EXERCISE OBJECTIVE>
Retype all entries exactly, skipping pictures.

*** Opening of DATA SECTION ***

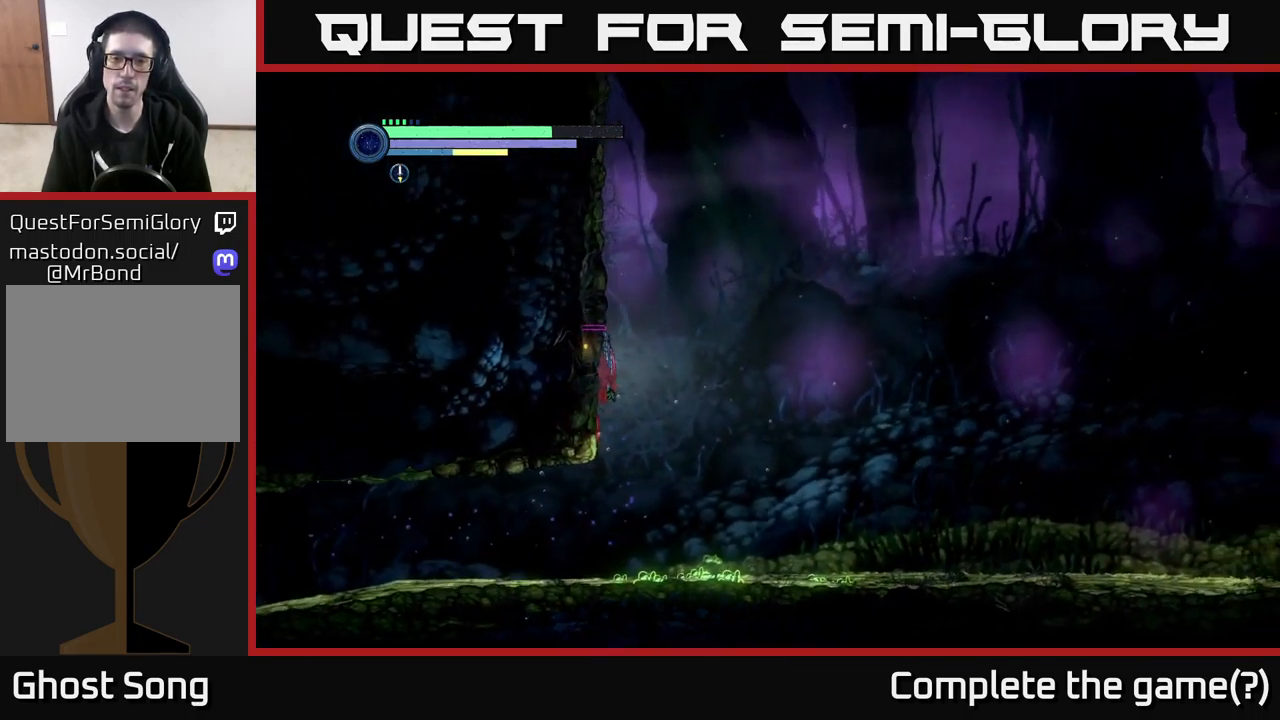
{"buttons": ["A"], "left_stick": "left", "right_stick": "center", "events": [[50, "A", "down"], [400, "A", "up"], [483, "A", "down"]]}
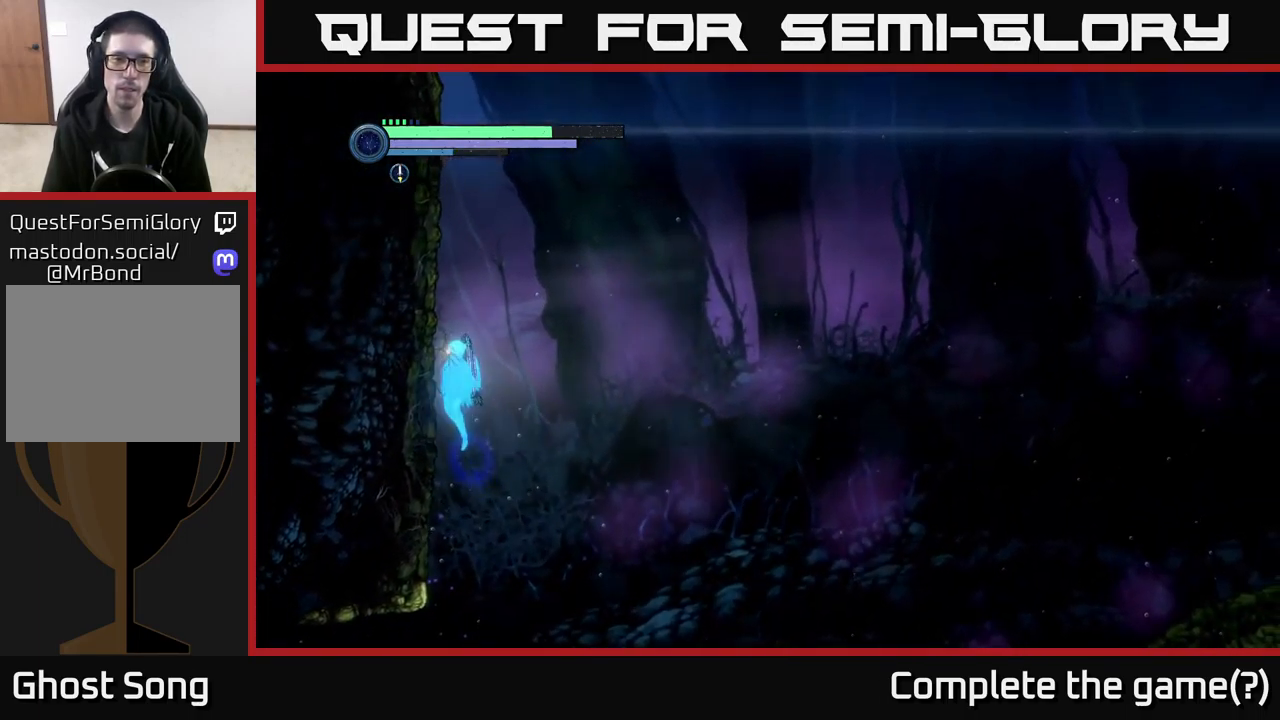
{"buttons": ["A"], "left_stick": "left", "right_stick": "center", "events": [[349, "A", "up"], [433, "A", "down"]]}
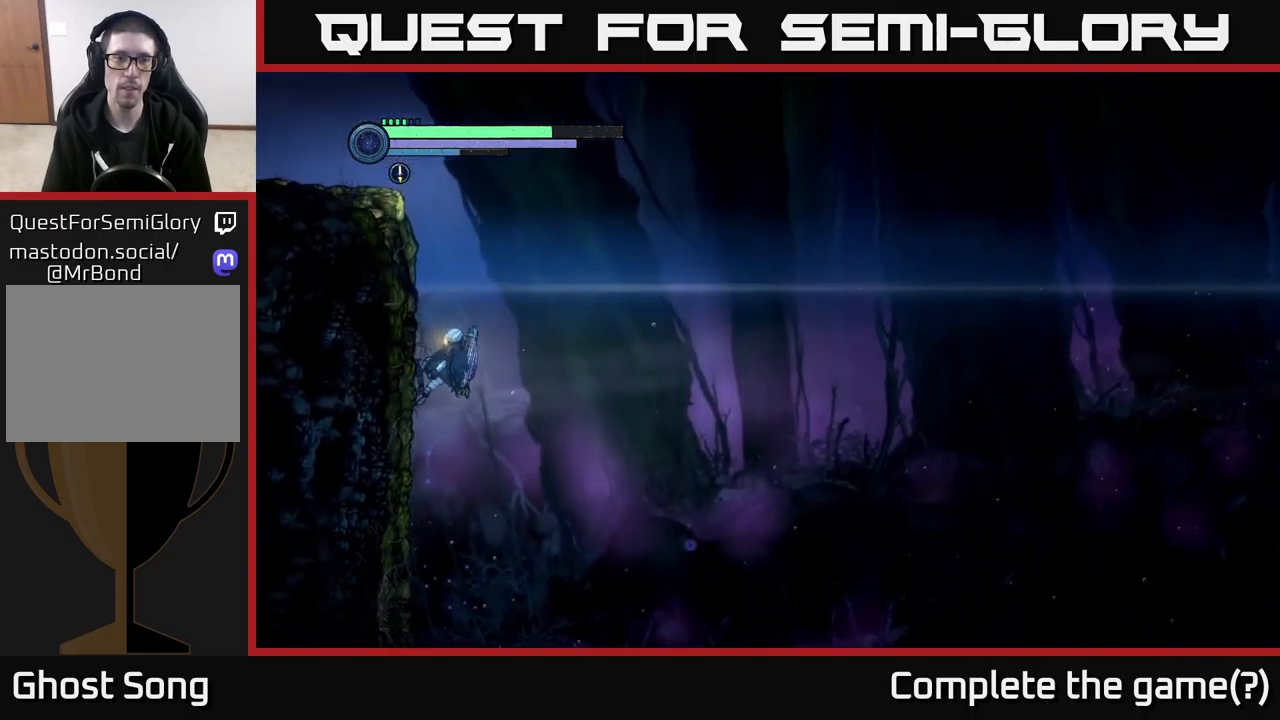
{"buttons": ["A"], "left_stick": "left", "right_stick": "center", "events": [[234, "A", "up"], [367, "A", "down"]]}
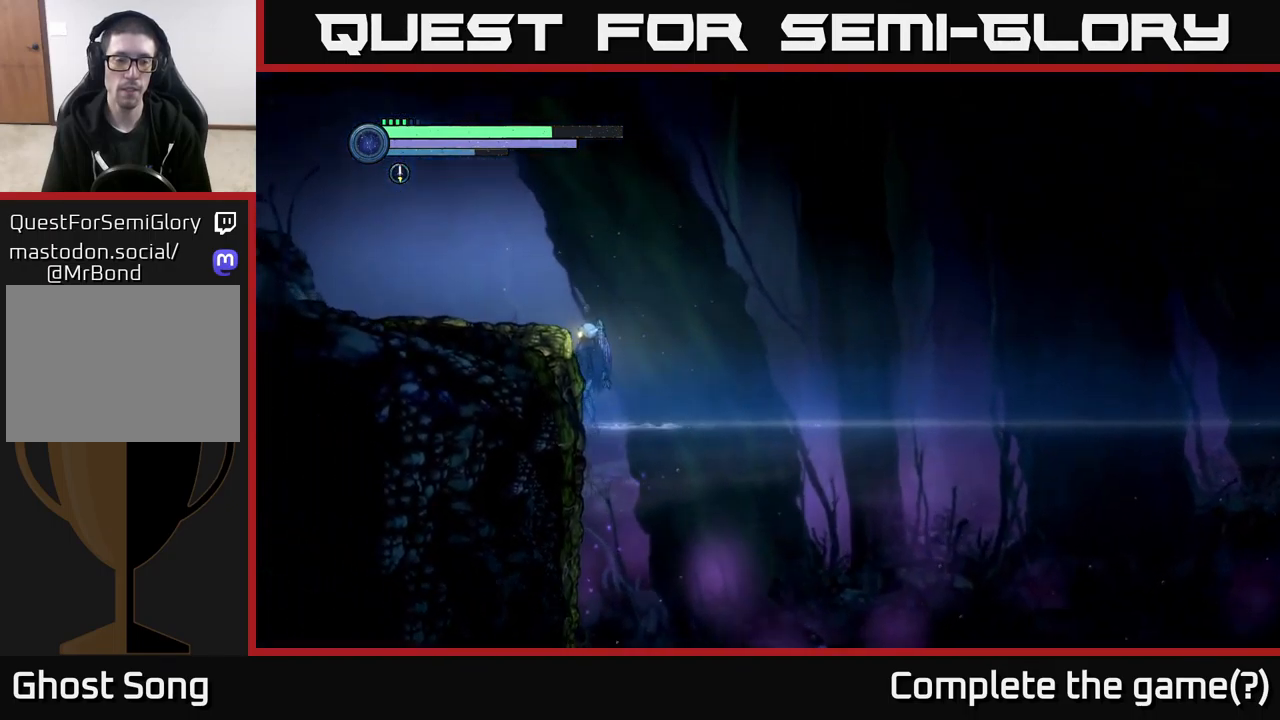
{"buttons": [], "left_stick": "left", "right_stick": "center", "events": [[317, "A", "up"]]}
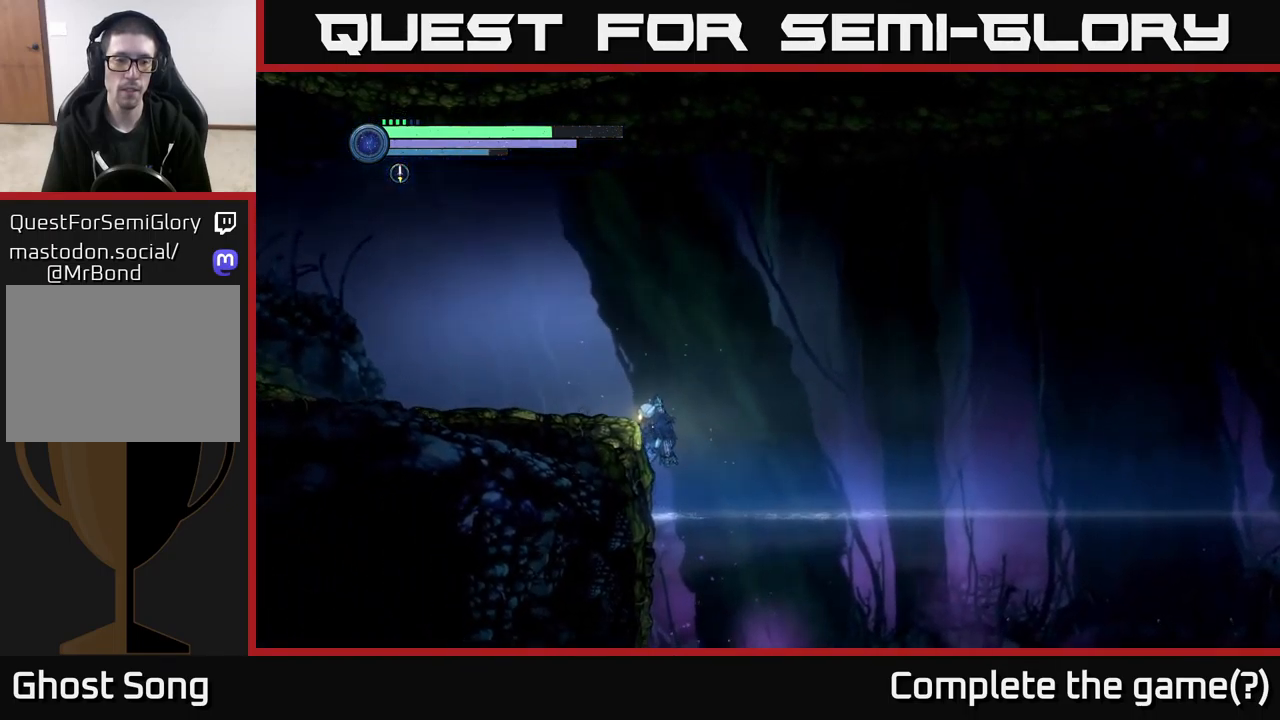
{"buttons": ["R1"], "left_stick": "left", "right_stick": "center", "events": [[50, "A", "down"], [417, "A", "up"], [484, "R1", "down"]]}
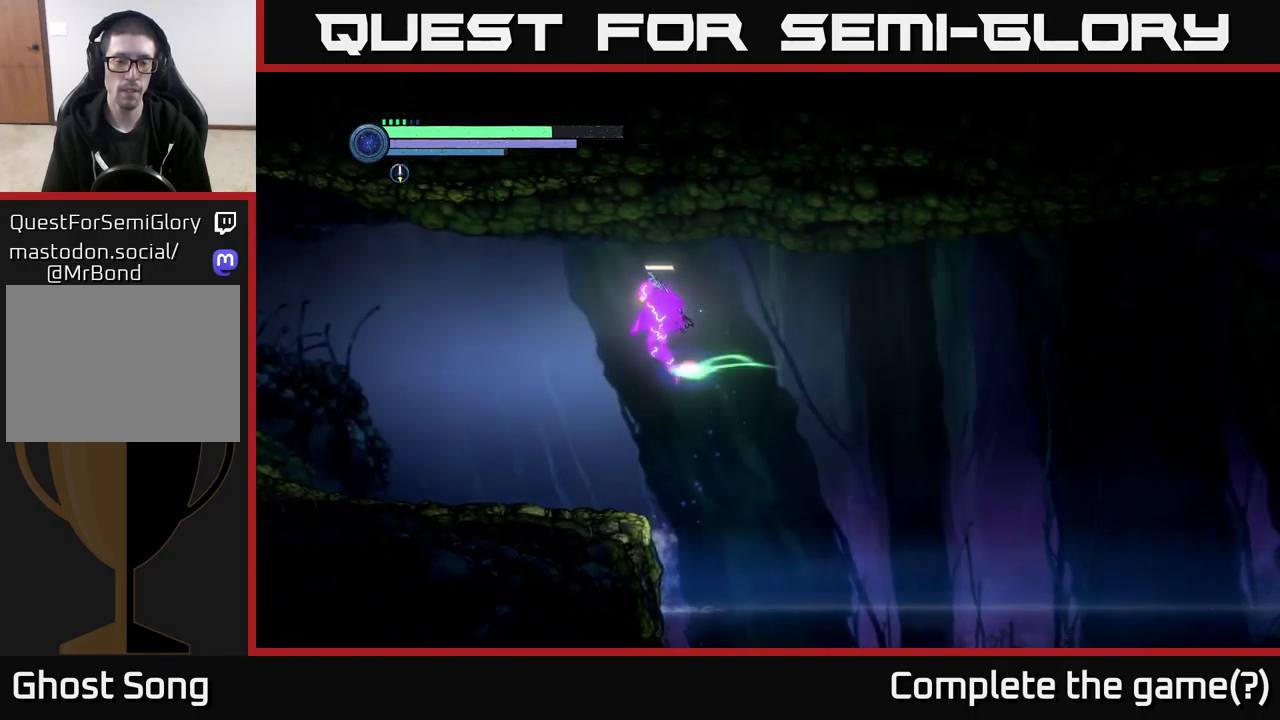
{"buttons": ["R2"], "left_stick": "left", "right_stick": "center", "events": [[50, "A", "down"], [100, "R1", "up"], [200, "A", "up"], [400, "R2", "down"]]}
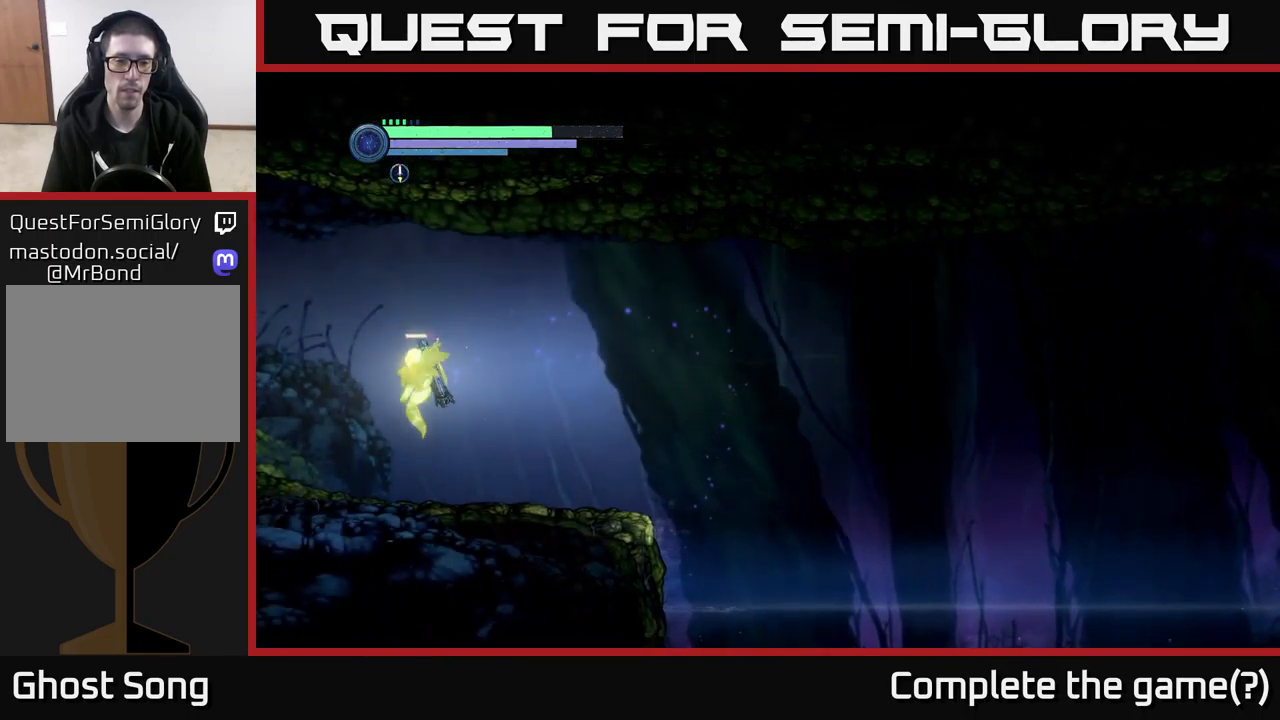
{"buttons": ["R1", "R2"], "left_stick": "left", "right_stick": "center", "events": [[234, "R1", "down"]]}
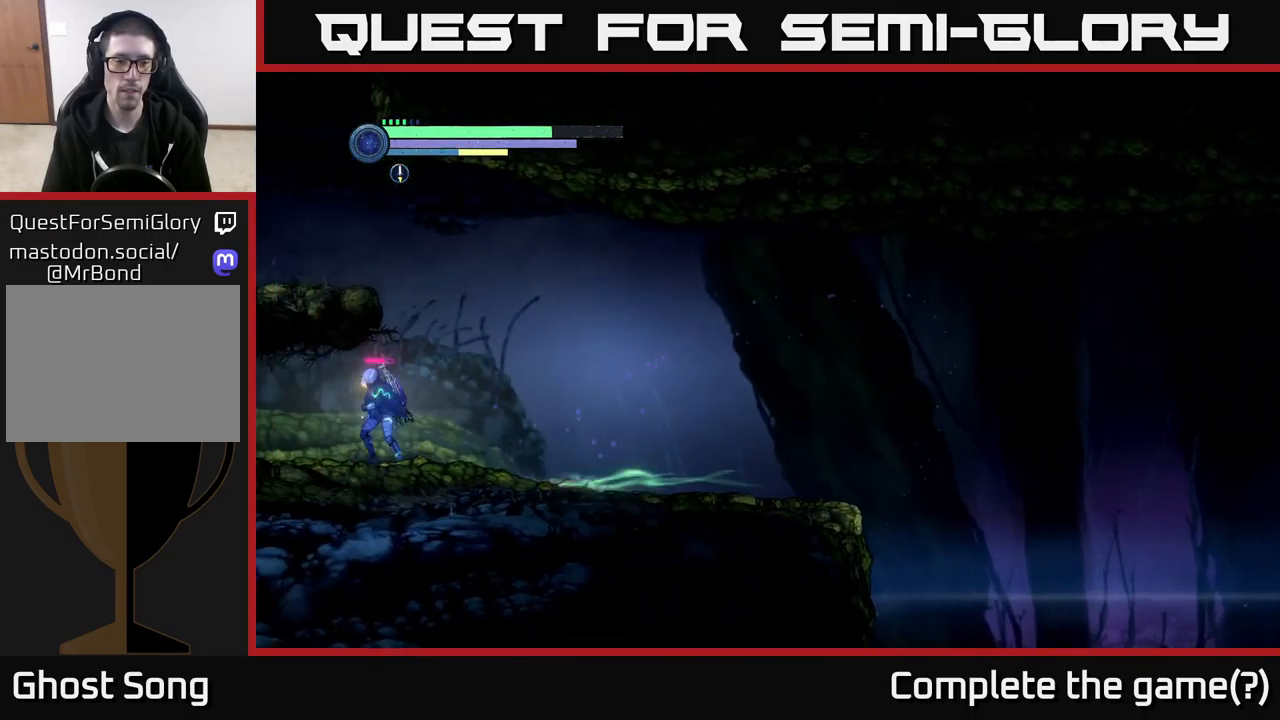
{"buttons": ["R2"], "left_stick": "left", "right_stick": "center", "events": [[17, "R1", "up"], [134, "left_stick", "center"], [184, "R2", "up"], [234, "left_stick", "left"], [500, "R2", "down"]]}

*** Close of DATA SECTION ***

THE COMPLETED TASK>
{"buttons": ["A"], "left_stick": "left", "right_stick": "center", "events": [[50, "A", "down"], [400, "A", "up"], [483, "A", "down"]]}
{"buttons": ["A"], "left_stick": "left", "right_stick": "center", "events": [[349, "A", "up"], [433, "A", "down"]]}
{"buttons": ["A"], "left_stick": "left", "right_stick": "center", "events": [[234, "A", "up"], [367, "A", "down"]]}
{"buttons": [], "left_stick": "left", "right_stick": "center", "events": [[317, "A", "up"]]}
{"buttons": ["R1"], "left_stick": "left", "right_stick": "center", "events": [[50, "A", "down"], [417, "A", "up"], [484, "R1", "down"]]}
{"buttons": ["R2"], "left_stick": "left", "right_stick": "center", "events": [[50, "A", "down"], [100, "R1", "up"], [200, "A", "up"], [400, "R2", "down"]]}
{"buttons": ["R1", "R2"], "left_stick": "left", "right_stick": "center", "events": [[234, "R1", "down"]]}
{"buttons": ["R2"], "left_stick": "left", "right_stick": "center", "events": [[17, "R1", "up"], [134, "left_stick", "center"], [184, "R2", "up"], [234, "left_stick", "left"], [500, "R2", "down"]]}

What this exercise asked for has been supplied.